Im April wurden zum ersten Mal Amazons Pläne bekannt, mehr als 3200 Satelliten in eine erdnahe Umlaufbahn bringen zu wollen, um damit eine globale Breitbandversorgung zu gewährleisten. Die aktuellen Einreichungen bei der FCC zeigen nun, dass das Projekt aus 3236 Satelliten in 98 Orbitalflugzeugen in Höhen zwischen 590 und 630 Kilometern bestehen soll. «Das Kuiper-System wird satellitengestützte Breitbandkommunikationsdienste für mehrere zehn Millionen unversorgte und unterversorgte Verbraucher und Unternehmen in den Vereinigten Staaten und auf der ganzen Welt bereitstellen», heisst es in dem Antrag.
Kuiper Systems soll dafür die Expertise des Technologiekonzerns aus Seattle bei der Bereitstellung von Verbraucherdienstleistungen sowie die bodenbasierte Infrastruktur, die für Amazon Web Services aufgebaut wurde, nutzen. «Amazon verfügt über eine globale terrestrische Netzwerk- und Recheninfrastruktur, die für das Kuiper-System erforderlich ist, einschliesslich interkontinentaler Glasfaserverbindungen, Rechenzentren, Edge-Compute-Fähigkeiten und der Tools, Techniken und des Know-hows für den sicheren und effizienten Datentransport», so Amazon.

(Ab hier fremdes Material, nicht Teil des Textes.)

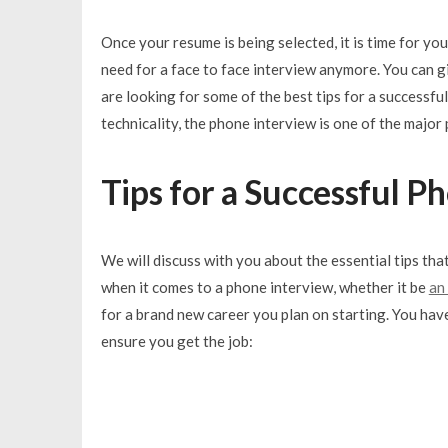
Once your resume is being selected, it is time for you
need for a face to face interview anymore. You can g
are looking for some of the best tips for a successful
technicality, the phone interview is one of the major 
Tips for a Successful P
We will discuss with you about the essential tips tha
when it comes to a phone interview, whether it be
an
for a brand new career you plan on starting. You have
ensure you get the job:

Milliarden Menschen ohne Breitbandzugang

Zudem führt Kuiper Systems in den Anmeldungen Studien an, die darlegen, dass 3,8 Milliarden Menschen weltweit keinen zuverlässigen Breitbanddienst haben und dass 21,3 Millionen Amerikaner keinen Zugang zu festem Breitband haben. Letzten Monat äusserte sich auch Jeff Bezos auf der Amazon re:MARS-Konferenz über das neue Projekt: «Das Ziel ist es, überall Breitband zu erreichen», sagte der Amazon-CEO.
Neben Amazon verfolgen auch zahlreiche andere Unternehmen Satelliten-Ambitionen. Das Start-up von Elon Musk, SpaceX, hat beispielsweise damit begonnen, Satelliten im «Low Earth Orbit» – kurz LEO, für Starlink einzusetzen. Bei Starlink handelt es sich um ein geplantes weltumspannendes Netzwerk aus rund 12'000 Satelliten. Musk sagte Anfang des Jahres, dass der Umsatz von Starlink jährlich 30 Milliarden US-Dollar oder mehr betragen könnte.
Aber auch OneWeb, Telesat und LeoSat Technologies verfolgen Pläne für die Bereitstellung von Breitband über LEO-Satelliten.